Adding clinical information to the rs-fMRI features helped the model better classify AD and MCI scans. In our study, we were limited by the clinical tests that were similarly available in ADNI and FTLDNI, and future studies may show that tests other than MMSE or CDR better complement the fMRI features data. For example, the short form of the Montreal Cognitive Assessment (MoCA) would be an interesting candidate because it has a similar sensitivity to the full version and takes less time to perform than either MMSE or CDR in the clinic [54].

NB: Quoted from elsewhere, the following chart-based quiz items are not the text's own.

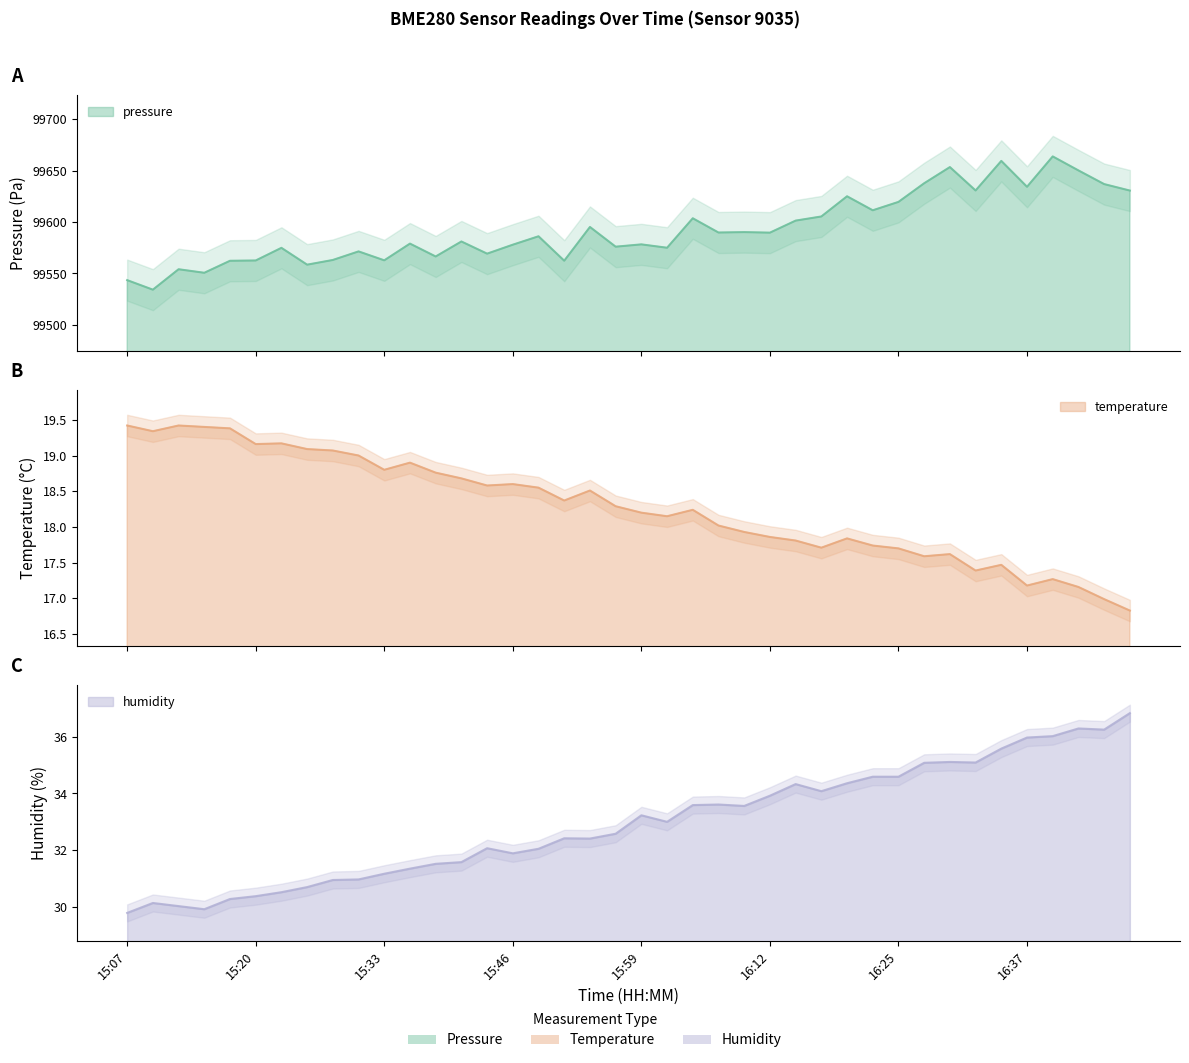

In pressure, how many points are higher than both neighbors (excluding endpoints)?

14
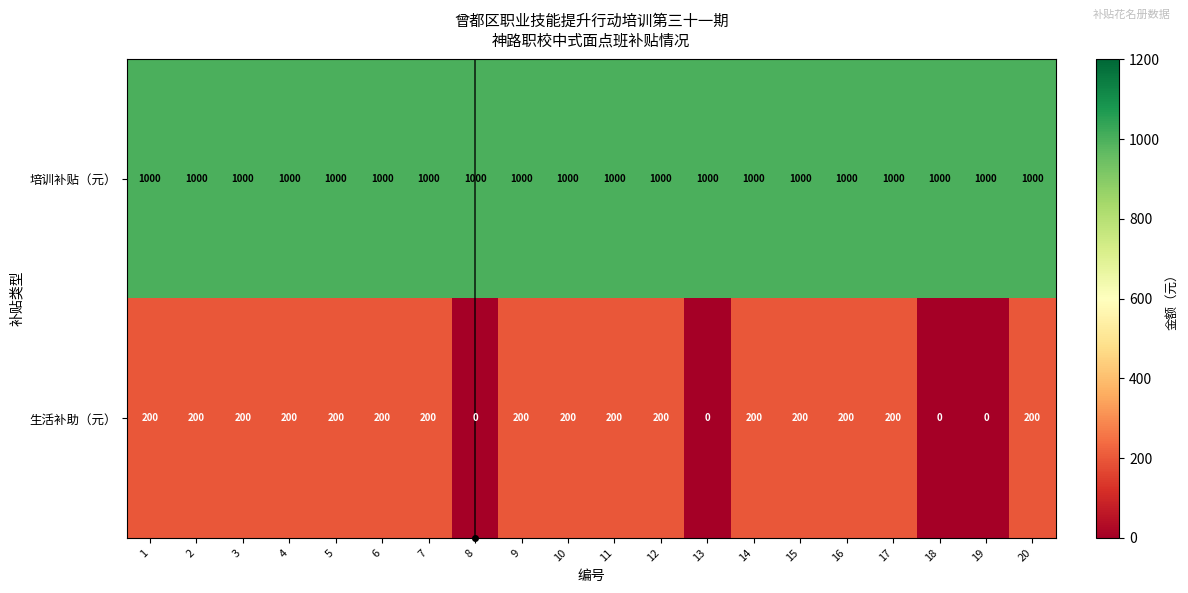

Which series has the widest spread of values?

生活补助（元）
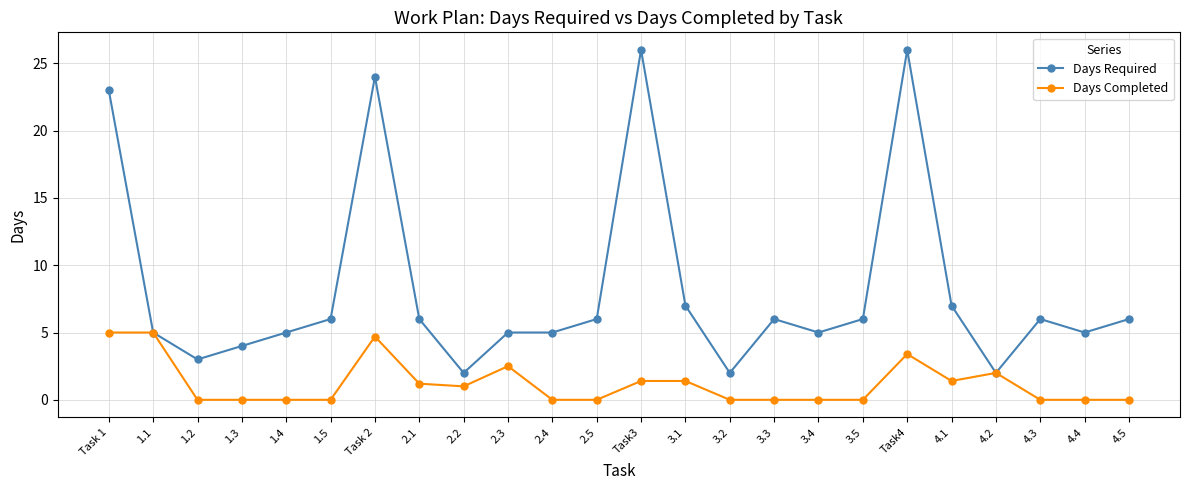

What is the label of the 5th point from the right?

4.1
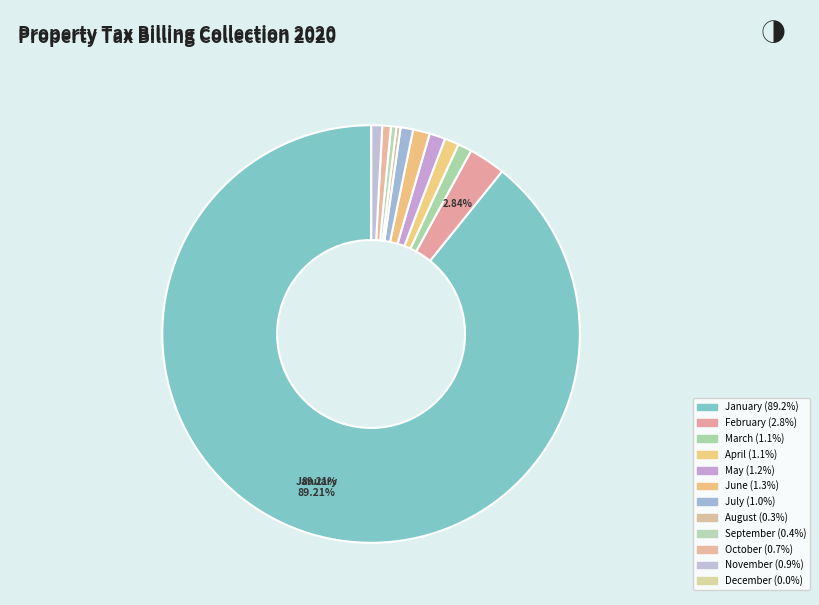

Is it true that July is 11% of the pie?

False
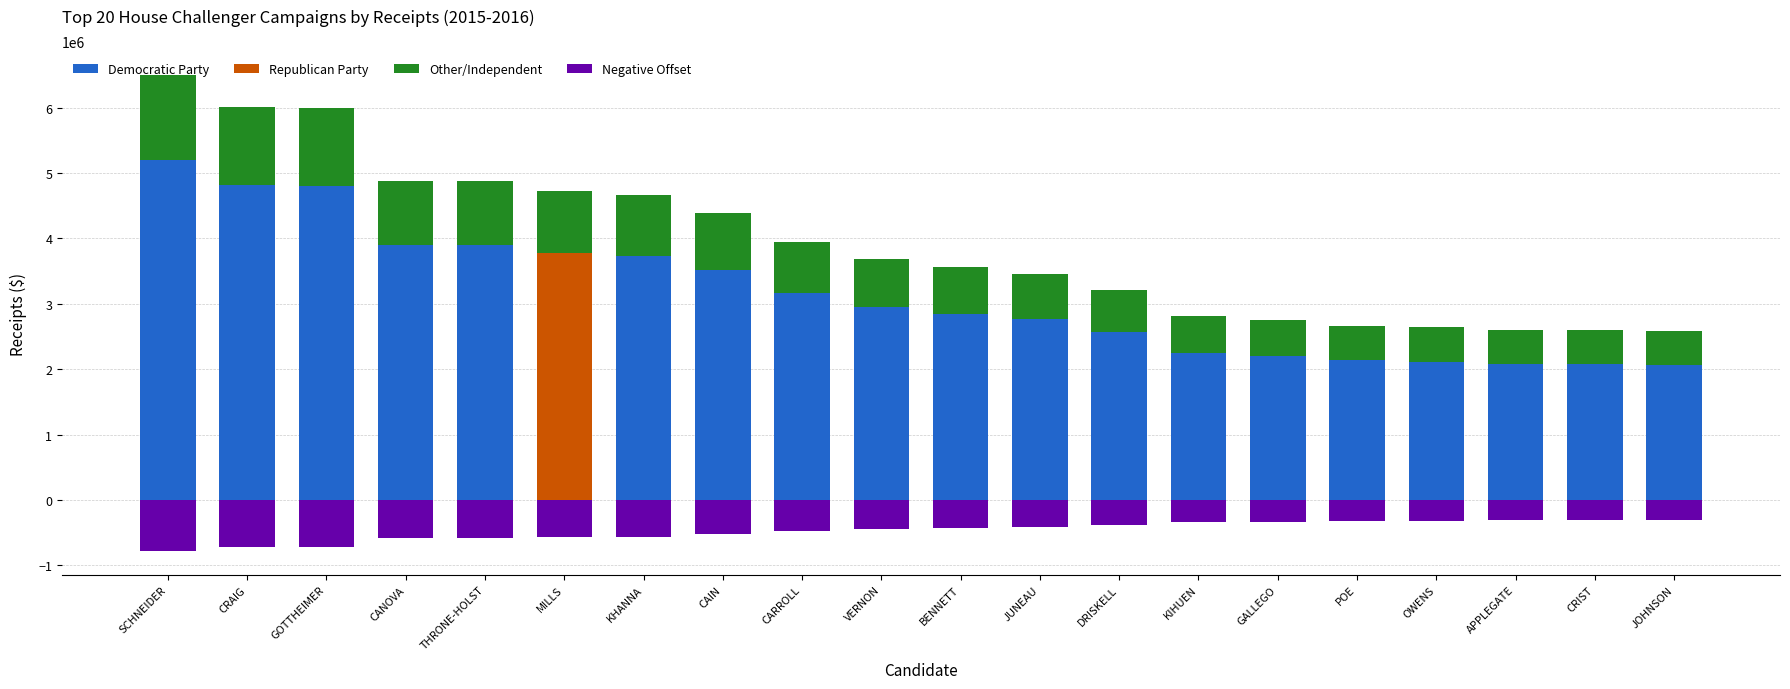

Which has a higher value, POE or GOTTHEIMER?

GOTTHEIMER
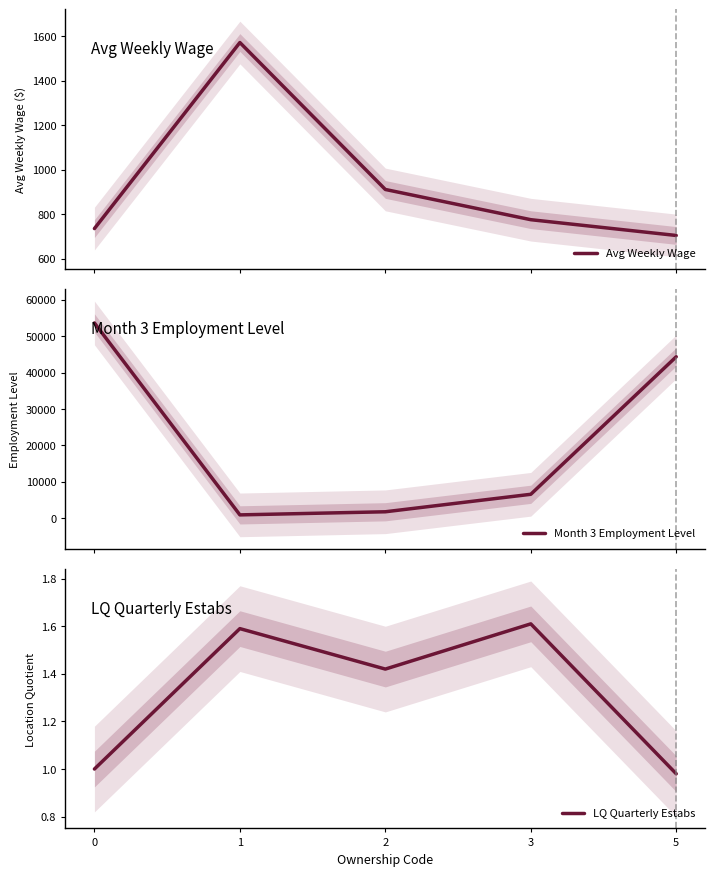

What is the minimum value shown in the chart?

1.0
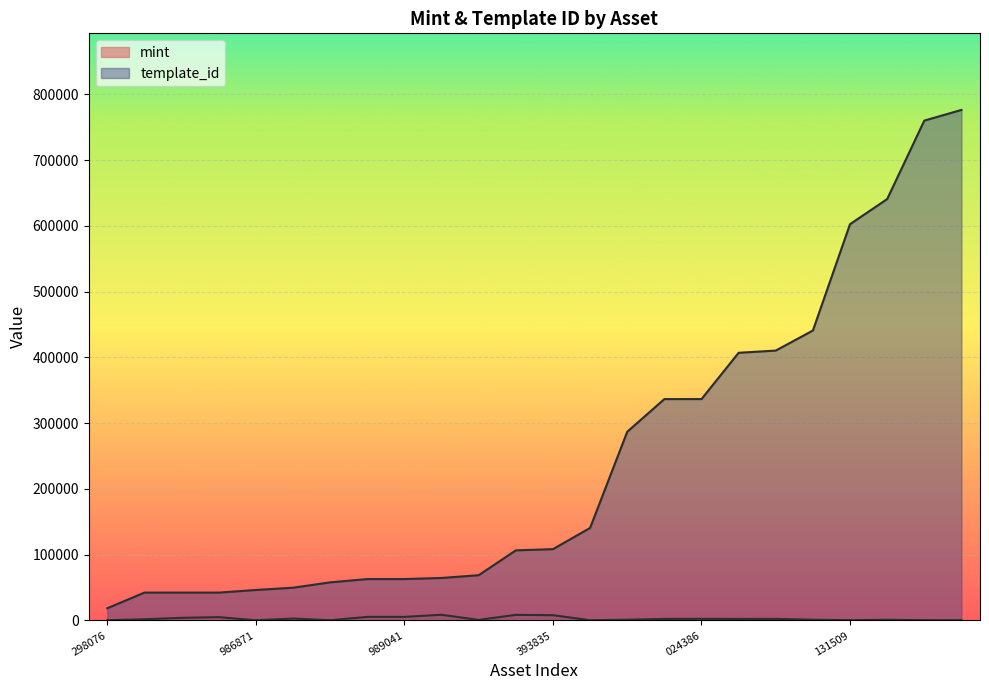

What is the value of the template_id point at the 16th from the left?

336643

In conclusion, our study demonstrates that a multimodal model based on features derived from rs-fMRI time course data along with minimal clinical information offers an automated and highly accurate approach for classifying AD-MCI vs. HC vs. FTD. However, it is important to acknowledge the limitations that impact our study and conclusions. The class imbalance within our dataset, particularly the relatively fewer scans in the AD class, and the greater proportion of repeat scans in the AD and MCI classes compared to the FTD class may have constrained the model’s ability to differentiate AD and MCI scans. Another limitation of our model is that XGBoost’s enhanced performance relative to traditional decision trees comes at the cost of decreased transparency. While XGBoost effectively quantifies the overall significance of each feature in its classifications, the randomness inherent in the boosting process complicates the comprehension of how each specific feature influences the model’s prediction in each instance of classification. Finally, although we utilized data from two separate databases (ADNI and FTLDNI) to train our model, both were predominantly curated by the same teams, employing identical equipment and protocols at the same institutions. Therefore, to assess the broader generalizability of our model, it is essential to test it on entirely external datasets containing rs-fMRIs obtained from different machines by diverse teams in future studies. Future research could also delve deeper into the neural correlates of the rs-fMRI features that were selected using XGBoost’s variable importance measure and elucidate the physiological relevance of the brain parcels from which these features were derived.